---- TEXTE

10 questions à Julie Garwood – VF

Onirik : Vos intrigues sentimentales reposent le plus souvent sur l’incompréhension entre un héros et héroïne à l’opposé l’un de l’autre, qui oscillent entre conflits et relations passionnées, le tout ponctué de dialogues légers, brillants et humoristiques, sur un rythme rapide. Ce style m’a fait penser à certaines comédies américaines des années 40 (The Philadelphia story, Bringing up baby qui font partie de mes films favoris) donc à des films ou romances et péripéties forment un duo harmonieux, et non à la classique romance anglaise du XIXe siècle. Quels sont les auteurs qui vous ont inspirée ? Vos livres de chevet ?

Julie Garwood : Il y a tant d’auteurs qui m’ont inspirée toutes ces années. Quand j’étais étudiante, j’aimais les livres qui avaient un effet émotionnel sur moi. Mes romans préférés sont : To kill a mockingbird (Ne tirez pas sur l’oiseau moqueur) de Harper Lee, [[(NDT : roman sous forme de chronique racontée par une petite fille, sur la vie d’un paisible et effacé d’un avocat blanc d’un certain âge, dans le Sud profond des Etats-Unis pendant les années 30, l’enfant découvrant l’homme admirable qu’est son père, lorsque celui-ci prend la défense, au cours du procès d’un noir accusé du viol d’une blanche. Ce roman fera l’objet d’une adaptation cinématographique très réussie, Du silence et des ombres. Avec ce rôle, Gregory Peck obtiendra un Oscar mérité)]] Et Grapes of Wrath (Les raisins de la colère) de John Steinbeck. J’ai aussi aimé les nouvelles de O. Henry parce qu’elles se terminent de façon inattendue et se lisent comme un divertissement. Actuellement, je lis des bouquins très différents. Je viens juste de terminer un roman de Maeve Binchy et j’ai vraiment apprécié la description des caractères.

--------
---- LES DONNÉES

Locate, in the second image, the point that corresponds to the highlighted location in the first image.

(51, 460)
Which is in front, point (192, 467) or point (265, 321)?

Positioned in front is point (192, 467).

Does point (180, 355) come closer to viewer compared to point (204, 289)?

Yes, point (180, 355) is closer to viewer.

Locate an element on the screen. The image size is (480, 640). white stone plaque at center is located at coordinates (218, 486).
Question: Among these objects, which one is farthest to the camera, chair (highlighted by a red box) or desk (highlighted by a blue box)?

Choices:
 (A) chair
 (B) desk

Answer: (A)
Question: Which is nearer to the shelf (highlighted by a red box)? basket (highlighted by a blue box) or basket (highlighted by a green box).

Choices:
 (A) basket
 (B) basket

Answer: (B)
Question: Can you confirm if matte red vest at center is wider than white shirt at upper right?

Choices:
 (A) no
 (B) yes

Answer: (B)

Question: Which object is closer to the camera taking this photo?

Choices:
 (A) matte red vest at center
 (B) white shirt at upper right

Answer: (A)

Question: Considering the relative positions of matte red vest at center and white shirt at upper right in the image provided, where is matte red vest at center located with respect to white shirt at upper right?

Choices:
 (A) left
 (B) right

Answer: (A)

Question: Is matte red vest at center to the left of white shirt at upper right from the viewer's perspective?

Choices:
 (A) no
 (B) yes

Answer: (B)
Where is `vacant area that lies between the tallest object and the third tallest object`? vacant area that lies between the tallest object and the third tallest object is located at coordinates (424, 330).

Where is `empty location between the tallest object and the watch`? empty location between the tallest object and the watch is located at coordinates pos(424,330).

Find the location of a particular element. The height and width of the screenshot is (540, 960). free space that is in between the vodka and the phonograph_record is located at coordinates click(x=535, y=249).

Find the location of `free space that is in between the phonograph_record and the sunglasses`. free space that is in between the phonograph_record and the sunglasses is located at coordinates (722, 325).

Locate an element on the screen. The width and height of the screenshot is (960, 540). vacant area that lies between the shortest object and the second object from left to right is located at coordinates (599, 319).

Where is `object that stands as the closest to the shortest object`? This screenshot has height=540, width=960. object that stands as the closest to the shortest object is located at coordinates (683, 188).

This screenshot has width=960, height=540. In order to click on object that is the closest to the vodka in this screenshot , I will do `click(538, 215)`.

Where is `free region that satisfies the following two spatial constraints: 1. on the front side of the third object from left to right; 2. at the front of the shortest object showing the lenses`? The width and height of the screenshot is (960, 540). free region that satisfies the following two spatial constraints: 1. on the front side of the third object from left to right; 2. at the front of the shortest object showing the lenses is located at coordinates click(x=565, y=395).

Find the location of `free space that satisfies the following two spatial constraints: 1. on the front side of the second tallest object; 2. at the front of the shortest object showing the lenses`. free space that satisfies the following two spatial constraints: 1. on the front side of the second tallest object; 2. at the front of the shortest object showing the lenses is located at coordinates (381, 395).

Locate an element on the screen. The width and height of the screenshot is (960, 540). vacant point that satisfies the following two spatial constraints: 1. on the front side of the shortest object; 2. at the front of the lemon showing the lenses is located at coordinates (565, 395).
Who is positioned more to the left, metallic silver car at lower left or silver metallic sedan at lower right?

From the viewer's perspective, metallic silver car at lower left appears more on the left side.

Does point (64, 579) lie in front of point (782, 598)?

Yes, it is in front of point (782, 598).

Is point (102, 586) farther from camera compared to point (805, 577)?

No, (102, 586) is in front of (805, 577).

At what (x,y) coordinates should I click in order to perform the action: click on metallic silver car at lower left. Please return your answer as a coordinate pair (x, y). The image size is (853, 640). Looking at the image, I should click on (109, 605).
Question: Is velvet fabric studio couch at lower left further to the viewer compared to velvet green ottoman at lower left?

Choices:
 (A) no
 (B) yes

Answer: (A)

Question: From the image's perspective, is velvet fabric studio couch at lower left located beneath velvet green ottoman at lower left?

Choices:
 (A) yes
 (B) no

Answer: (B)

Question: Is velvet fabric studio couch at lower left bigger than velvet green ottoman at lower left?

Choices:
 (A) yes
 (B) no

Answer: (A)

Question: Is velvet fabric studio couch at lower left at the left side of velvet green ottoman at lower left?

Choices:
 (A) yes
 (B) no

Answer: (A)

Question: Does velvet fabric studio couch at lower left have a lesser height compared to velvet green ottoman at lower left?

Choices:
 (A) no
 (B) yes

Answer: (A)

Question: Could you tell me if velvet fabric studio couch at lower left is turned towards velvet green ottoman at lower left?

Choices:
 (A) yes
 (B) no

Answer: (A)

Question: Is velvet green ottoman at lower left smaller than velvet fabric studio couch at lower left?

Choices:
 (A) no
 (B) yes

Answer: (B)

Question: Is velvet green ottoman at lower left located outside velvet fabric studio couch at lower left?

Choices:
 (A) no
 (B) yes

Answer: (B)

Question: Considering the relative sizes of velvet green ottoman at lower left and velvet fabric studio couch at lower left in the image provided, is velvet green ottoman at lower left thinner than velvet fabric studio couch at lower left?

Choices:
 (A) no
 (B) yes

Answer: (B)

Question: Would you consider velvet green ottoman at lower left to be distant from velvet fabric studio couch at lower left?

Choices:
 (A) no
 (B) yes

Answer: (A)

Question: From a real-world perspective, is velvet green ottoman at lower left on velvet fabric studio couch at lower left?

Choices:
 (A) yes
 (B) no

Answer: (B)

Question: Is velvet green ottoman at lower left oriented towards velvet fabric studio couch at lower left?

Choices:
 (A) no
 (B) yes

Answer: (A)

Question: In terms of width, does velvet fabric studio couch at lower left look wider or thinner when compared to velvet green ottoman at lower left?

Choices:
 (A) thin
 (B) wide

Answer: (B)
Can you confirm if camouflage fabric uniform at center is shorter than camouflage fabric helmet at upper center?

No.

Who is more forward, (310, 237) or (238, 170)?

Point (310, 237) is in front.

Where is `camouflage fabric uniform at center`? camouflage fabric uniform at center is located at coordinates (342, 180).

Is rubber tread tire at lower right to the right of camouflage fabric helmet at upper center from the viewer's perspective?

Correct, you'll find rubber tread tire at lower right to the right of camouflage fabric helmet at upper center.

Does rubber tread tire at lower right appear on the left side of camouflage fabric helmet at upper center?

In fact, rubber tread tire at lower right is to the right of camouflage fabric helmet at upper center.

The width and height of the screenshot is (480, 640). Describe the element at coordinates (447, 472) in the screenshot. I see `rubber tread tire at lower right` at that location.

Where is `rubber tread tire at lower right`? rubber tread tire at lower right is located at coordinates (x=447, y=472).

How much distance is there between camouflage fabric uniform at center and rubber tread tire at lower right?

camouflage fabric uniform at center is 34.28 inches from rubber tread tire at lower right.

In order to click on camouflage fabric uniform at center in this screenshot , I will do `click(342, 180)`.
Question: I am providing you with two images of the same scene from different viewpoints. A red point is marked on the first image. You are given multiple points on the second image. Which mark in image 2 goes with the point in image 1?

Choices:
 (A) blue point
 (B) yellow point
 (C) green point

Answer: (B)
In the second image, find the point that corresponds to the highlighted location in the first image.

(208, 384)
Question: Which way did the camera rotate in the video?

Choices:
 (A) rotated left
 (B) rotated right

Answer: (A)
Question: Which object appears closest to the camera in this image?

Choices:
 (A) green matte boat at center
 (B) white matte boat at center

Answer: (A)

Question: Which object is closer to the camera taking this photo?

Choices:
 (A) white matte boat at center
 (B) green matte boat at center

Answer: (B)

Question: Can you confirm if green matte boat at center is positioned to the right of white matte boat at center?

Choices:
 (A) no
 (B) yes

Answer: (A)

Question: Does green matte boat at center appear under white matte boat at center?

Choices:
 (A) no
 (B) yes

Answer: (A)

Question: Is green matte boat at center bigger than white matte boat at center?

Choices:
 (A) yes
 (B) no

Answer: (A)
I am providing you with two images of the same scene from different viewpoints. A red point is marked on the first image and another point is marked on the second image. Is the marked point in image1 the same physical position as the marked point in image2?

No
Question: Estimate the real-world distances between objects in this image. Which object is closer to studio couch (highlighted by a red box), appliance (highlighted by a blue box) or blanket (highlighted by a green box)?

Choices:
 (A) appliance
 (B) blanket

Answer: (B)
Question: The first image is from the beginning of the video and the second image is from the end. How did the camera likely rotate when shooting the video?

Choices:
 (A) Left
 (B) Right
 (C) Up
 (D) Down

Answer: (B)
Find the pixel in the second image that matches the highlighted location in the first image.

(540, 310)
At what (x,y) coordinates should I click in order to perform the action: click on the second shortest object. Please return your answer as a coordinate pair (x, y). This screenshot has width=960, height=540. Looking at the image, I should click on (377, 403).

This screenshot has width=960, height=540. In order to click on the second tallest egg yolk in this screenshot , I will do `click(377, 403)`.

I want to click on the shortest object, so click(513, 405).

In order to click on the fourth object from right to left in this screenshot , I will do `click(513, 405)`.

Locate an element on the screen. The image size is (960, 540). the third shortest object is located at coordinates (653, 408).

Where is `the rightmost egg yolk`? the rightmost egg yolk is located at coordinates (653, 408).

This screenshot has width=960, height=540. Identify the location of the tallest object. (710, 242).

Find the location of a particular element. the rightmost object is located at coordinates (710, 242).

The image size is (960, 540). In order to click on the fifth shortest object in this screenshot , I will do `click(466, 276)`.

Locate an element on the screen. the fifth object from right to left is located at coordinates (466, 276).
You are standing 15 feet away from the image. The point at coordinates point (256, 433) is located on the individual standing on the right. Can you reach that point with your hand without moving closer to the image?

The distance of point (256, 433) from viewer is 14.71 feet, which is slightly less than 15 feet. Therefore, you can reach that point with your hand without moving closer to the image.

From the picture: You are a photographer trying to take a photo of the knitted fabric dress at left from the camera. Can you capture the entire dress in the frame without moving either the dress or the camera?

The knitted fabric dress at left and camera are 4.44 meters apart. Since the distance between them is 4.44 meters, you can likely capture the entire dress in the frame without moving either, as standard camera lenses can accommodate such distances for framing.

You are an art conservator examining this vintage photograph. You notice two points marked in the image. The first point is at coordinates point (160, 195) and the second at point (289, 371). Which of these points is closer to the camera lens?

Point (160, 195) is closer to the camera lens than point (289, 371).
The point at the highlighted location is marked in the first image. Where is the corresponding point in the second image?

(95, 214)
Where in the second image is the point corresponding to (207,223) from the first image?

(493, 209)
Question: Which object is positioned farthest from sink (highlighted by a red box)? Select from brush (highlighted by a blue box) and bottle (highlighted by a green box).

--------

__CONSIGNE 1__.
Répondez aux questions suivantes d'après l'entretien avec Julie Garwood.
(a) Quels films américains des années 40 l'intervieweur cite-t-il parmi ses favoris ?
(b) Quel genre de livres Julie Garwood aimait-elle lorsqu'elle était étudiante ?
(c) De quelle autrice vient-elle de terminer un roman ?
__CONSIGNE 2__. Reformulez sous forme de liste le paragraphe de l'entretien qui commence par « Julie Garwood : Il y a tant d'auteurs », en conservant ses principales informations.
__CONSIGNE 3__. D'après l'entretien, pourquoi l'intervieweur rapproche-t-il le style de Julie Garwood des comédies américaines des années 40 plutôt que de la romance anglaise classique du XIXe siècle ? Répondez en une à trois phrases.

__RÉPONSE ATTENDUE 1__.
(a) The Philadelphia story et Bringing up baby.
(b) Les livres qui avaient un effet émotionnel sur elle.
(c) De Maeve Binchy.

__RÉPONSE ATTENDUE 2__.
- De nombreux auteurs ont inspiré Julie Garwood au fil des années.
- Étudiante, elle aimait les livres qui avaient un effet émotionnel sur elle.
- Ses romans préférés sont To kill a mockingbird (Ne tirez pas sur l'oiseau moqueur) de Harper Lee et Grapes of Wrath (Les raisins de la colère) de John Steinbeck.
- Selon la note du traducteur, le roman de Harper Lee est une chronique racontée par une petite fille qui découvre son père, un avocat blanc, lorsqu'il défend un Noir accusé de viol dans le Sud des États-Unis des années 30. Son adaptation au cinéma a valu un Oscar à Gregory Peck.
- Elle a aussi aimé les nouvelles de O. Henry, qui se terminent de façon inattendue et se lisent comme un divertissement.
- Elle lit aujourd'hui des livres très différents. Elle vient de terminer un roman de Maeve Binchy, dont elle a apprécié la description des caractères.

__RÉPONSE ATTENDUE 3__. Les intrigues de Julie Garwood reposent sur l'incompréhension entre un héros et une héroïne opposés, qui oscillent entre conflits et passion, avec des dialogues légers, brillants et humoristiques sur un rythme rapide. L'intervieweur y retrouve ces comédies où romance et péripéties forment un duo harmonieux.